Bölge Balıkçısı Ekrem Ertarkan:
“Hakkımızı aramaktan vaz geçmeyeceğiz”
“Vergi ödüyoruz, ruhsat çıkarıyoruz, tüm sorumluluklarımızı yerine getiriyoruz, üstümüze düşeni yapıyoruz yine de bizim buradan çıkmamızı istiyorlar. Yeni protokoldeki maddelerden biri de teknemizde yapacağımız değişiklikleri sınırlıyor. Teknemi satacaksam askerden izin alacam, asker teknemi satacağım kişiye onay verirse satabileceğim, onun onayı olmadan satamayacağım. Ne teknemi satabileceğim, ne el değiştirebileceğim ne de büyültebileceğim. Ben yatırım yapmak istersem askerden izin alacam, satacaksam askerden izin alacam. Yıllardır bu sorunları çekmekten, askerin veya bakanlığın uhdesinde olmaktan sıkıldık. Hakkımızı aramaktan vaz geçmeyeceğiz.”
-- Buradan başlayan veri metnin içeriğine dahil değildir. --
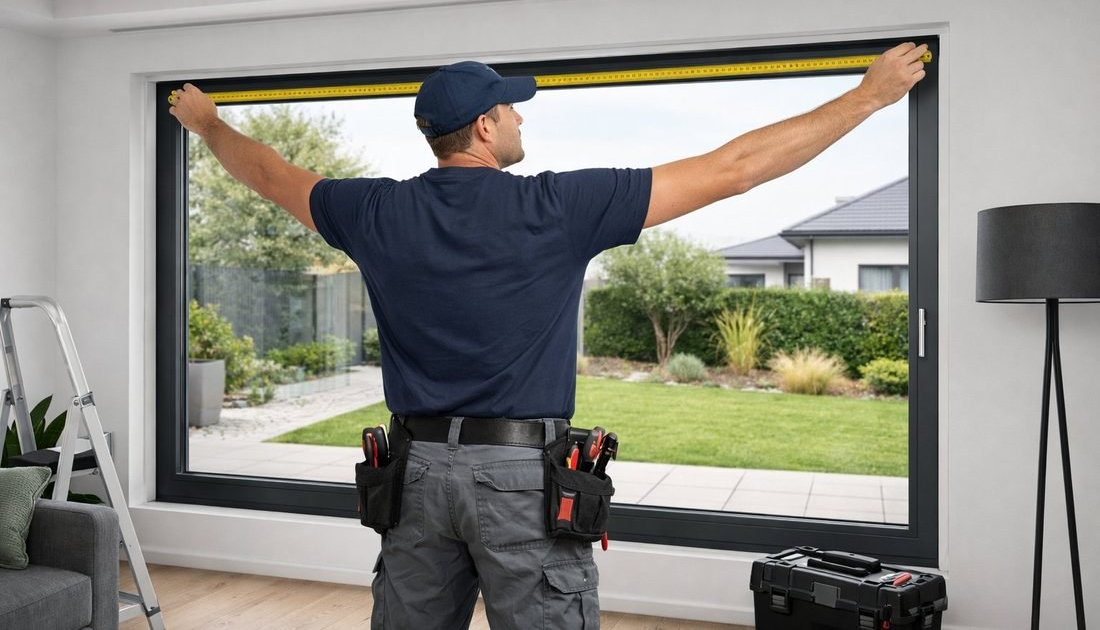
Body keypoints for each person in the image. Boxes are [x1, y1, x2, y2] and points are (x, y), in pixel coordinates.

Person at [168, 41, 927, 629]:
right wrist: (868, 96)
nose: (523, 119)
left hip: (417, 474)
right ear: (487, 125)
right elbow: (734, 169)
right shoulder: (558, 207)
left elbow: (267, 172)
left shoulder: (374, 212)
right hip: (520, 482)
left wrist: (205, 123)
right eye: (514, 109)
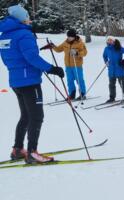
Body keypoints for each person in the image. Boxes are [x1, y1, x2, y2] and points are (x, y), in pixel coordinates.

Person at [1, 4, 65, 163]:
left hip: (16, 80)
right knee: (36, 116)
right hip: (29, 81)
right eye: (27, 17)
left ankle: (17, 149)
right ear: (22, 19)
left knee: (26, 115)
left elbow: (9, 58)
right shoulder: (24, 34)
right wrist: (51, 69)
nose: (29, 19)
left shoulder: (4, 35)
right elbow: (32, 58)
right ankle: (32, 152)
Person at [42, 29, 88, 100]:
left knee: (79, 80)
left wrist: (77, 53)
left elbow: (85, 53)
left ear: (74, 36)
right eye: (68, 36)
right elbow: (58, 49)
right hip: (68, 65)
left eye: (71, 37)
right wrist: (53, 46)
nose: (69, 38)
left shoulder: (80, 43)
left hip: (77, 65)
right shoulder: (65, 43)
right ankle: (72, 94)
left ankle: (82, 94)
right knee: (69, 80)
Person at [102, 37, 124, 103]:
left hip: (119, 68)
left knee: (122, 84)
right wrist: (106, 61)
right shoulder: (106, 49)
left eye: (111, 40)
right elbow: (104, 56)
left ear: (114, 41)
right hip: (111, 69)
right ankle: (112, 98)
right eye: (108, 40)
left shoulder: (119, 47)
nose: (109, 41)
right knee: (111, 84)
Bölge Balıkçısı Edip Büyükkara:
“Protokoldeki maddelere itirazımız ne oldu, kayda alındı mı yoksa mevcut bu haliyle mi imzalandı bilemiyoruz”
“Yıllardır bu bölgede askeri baskı varmış, ben dört, beş yıllık yeni bir balıkçıyım. Bu baskı ve tartışmalardan kurtulmak için resmiyet olsun istedik, protokol imzalayalım dedik, protokolde olan bazı maddelerle ilgili şikayet dilekçesi sunduk, Tarım Bakanlığı ve Hayvancılık Dairesine itirazlarımızı yazılı olarak yaptık. Akabinde bize yeniden bilgi verilmesi gerekiyordu. Bu maddelere itirazımız ne oldu, kayda alındı mı yoksa mevcut bu haliyle mi imzalandı bilemiyoruz. Değiştirdiklerini sanmıyorum. Yasal haklarımızı aramaya devam edeceğiz.”
Bölge Balıkçısı Özay Volkan:
“Biz askerin iki dudağının arasından çıkmaya çalıştık ama…”
“Biz askerin iki dudağının arasından çıkmaya çalıştık ama bu protokol ile bizi tamamen askerin uhdesine bıraktılar hem de tüm bunları yasal mevzuata sokarak yaptılar. Biz askeri liman içindeyiz ama neticede sivil balıkçılarız. Hiçbir limanda olmayan kurallar bu tüzükte bize dayatılıyor. Hiçbir balıkçıya uygulanmayan yasalar bizim için kondu. Bu büyük haksızlık… Bu protokole karşıyız, hepimiz buna karşı çıkacağız. Gerekirse tüm bölge halkını toplayıp eylem yağacağız.”
Tarım Bakanlığı Müsteşarı Emirali Deveci:
“Endişeleri gereksiz”
Protokolün balıkçıların görüşleri alınarak imzalandığını ifade eden Tarım bakanlığı Müsteşarı Emirali Deveci ise, kimsenin mağdur olmayacağını belirtti. Deveci, “Protokol hazırlanırken görüşlerine dikkat ettik. Onlar rahat etsin, mesleklerini sürdürsün diye çabalıyoruz. Bu protokol mesleki balıkçıların lehine olacak. Endişeleri gereksizdir.” açıklamasında bulundu.